**RECORDS SHOWN**:
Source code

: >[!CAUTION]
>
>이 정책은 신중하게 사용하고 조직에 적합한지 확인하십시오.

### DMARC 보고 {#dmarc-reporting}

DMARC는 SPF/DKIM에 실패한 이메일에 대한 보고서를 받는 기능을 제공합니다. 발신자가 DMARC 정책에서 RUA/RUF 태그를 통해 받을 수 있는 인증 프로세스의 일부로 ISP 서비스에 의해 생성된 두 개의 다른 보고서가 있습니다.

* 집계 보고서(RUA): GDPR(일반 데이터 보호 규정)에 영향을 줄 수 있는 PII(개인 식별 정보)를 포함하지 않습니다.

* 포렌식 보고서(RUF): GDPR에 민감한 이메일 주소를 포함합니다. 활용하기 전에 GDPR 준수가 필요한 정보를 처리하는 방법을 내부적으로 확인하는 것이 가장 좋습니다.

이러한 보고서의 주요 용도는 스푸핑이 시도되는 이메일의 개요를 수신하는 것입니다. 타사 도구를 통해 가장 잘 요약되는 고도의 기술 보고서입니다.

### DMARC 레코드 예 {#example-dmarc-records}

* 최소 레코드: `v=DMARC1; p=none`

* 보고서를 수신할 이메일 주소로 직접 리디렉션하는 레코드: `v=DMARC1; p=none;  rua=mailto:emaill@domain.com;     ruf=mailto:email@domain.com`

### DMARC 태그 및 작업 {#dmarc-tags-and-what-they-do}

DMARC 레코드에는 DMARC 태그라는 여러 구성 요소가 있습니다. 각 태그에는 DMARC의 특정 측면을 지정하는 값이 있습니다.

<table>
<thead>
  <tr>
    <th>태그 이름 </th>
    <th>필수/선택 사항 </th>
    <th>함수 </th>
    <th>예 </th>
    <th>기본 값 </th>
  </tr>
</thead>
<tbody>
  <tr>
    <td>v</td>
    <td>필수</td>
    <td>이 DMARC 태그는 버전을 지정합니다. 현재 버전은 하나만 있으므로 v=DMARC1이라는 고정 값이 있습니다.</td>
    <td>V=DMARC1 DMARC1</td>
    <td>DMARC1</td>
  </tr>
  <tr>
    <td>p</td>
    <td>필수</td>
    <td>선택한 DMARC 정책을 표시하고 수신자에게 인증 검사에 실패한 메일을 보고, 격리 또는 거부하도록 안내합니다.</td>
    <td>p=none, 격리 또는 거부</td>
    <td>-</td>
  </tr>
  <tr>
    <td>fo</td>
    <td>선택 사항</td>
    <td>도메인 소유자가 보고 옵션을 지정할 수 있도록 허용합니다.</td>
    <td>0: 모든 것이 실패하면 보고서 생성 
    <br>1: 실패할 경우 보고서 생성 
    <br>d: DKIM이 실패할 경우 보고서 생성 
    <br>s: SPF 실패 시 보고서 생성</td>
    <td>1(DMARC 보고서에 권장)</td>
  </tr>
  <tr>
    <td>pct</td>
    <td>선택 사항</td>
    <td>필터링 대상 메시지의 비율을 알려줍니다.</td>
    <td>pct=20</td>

**EXERCISE DETAILS**: Every line of the material above must be duplicated exactly.

**TASK OUTPUT**:
Source code

: >[!CAUTION]
>
>이 정책은 신중하게 사용하고 조직에 적합한지 확인하십시오.

### DMARC 보고 {#dmarc-reporting}

DMARC는 SPF/DKIM에 실패한 이메일에 대한 보고서를 받는 기능을 제공합니다. 발신자가 DMARC 정책에서 RUA/RUF 태그를 통해 받을 수 있는 인증 프로세스의 일부로 ISP 서비스에 의해 생성된 두 개의 다른 보고서가 있습니다.

* 집계 보고서(RUA): GDPR(일반 데이터 보호 규정)에 영향을 줄 수 있는 PII(개인 식별 정보)를 포함하지 않습니다.

* 포렌식 보고서(RUF): GDPR에 민감한 이메일 주소를 포함합니다. 활용하기 전에 GDPR 준수가 필요한 정보를 처리하는 방법을 내부적으로 확인하는 것이 가장 좋습니다.

이러한 보고서의 주요 용도는 스푸핑이 시도되는 이메일의 개요를 수신하는 것입니다. 타사 도구를 통해 가장 잘 요약되는 고도의 기술 보고서입니다.

### DMARC 레코드 예 {#example-dmarc-records}

* 최소 레코드: `v=DMARC1; p=none`

* 보고서를 수신할 이메일 주소로 직접 리디렉션하는 레코드: `v=DMARC1; p=none;  rua=mailto:emaill@domain.com;     ruf=mailto:email@domain.com`

### DMARC 태그 및 작업 {#dmarc-tags-and-what-they-do}

DMARC 레코드에는 DMARC 태그라는 여러 구성 요소가 있습니다. 각 태그에는 DMARC의 특정 측면을 지정하는 값이 있습니다.

<table>
<thead>
  <tr>
    <th>태그 이름 </th>
    <th>필수/선택 사항 </th>
    <th>함수 </th>
    <th>예 </th>
    <th>기본 값 </th>
  </tr>
</thead>
<tbody>
  <tr>
    <td>v</td>
    <td>필수</td>
    <td>이 DMARC 태그는 버전을 지정합니다. 현재 버전은 하나만 있으므로 v=DMARC1이라는 고정 값이 있습니다.</td>
    <td>V=DMARC1 DMARC1</td>
    <td>DMARC1</td>
  </tr>
  <tr>
    <td>p</td>
    <td>필수</td>
    <td>선택한 DMARC 정책을 표시하고 수신자에게 인증 검사에 실패한 메일을 보고, 격리 또는 거부하도록 안내합니다.</td>
    <td>p=none, 격리 또는 거부</td>
    <td>-</td>
  </tr>
  <tr>
    <td>fo</td>
    <td>선택 사항</td>
    <td>도메인 소유자가 보고 옵션을 지정할 수 있도록 허용합니다.</td>
    <td>0: 모든 것이 실패하면 보고서 생성 
    <br>1: 실패할 경우 보고서 생성 
    <br>d: DKIM이 실패할 경우 보고서 생성 
    <br>s: SPF 실패 시 보고서 생성</td>
    <td>1(DMARC 보고서에 권장)</td>
  </tr>
  <tr>
    <td>pct</td>
    <td>선택 사항</td>
    <td>필터링 대상 메시지의 비율을 알려줍니다.</td>
    <td>pct=20</td>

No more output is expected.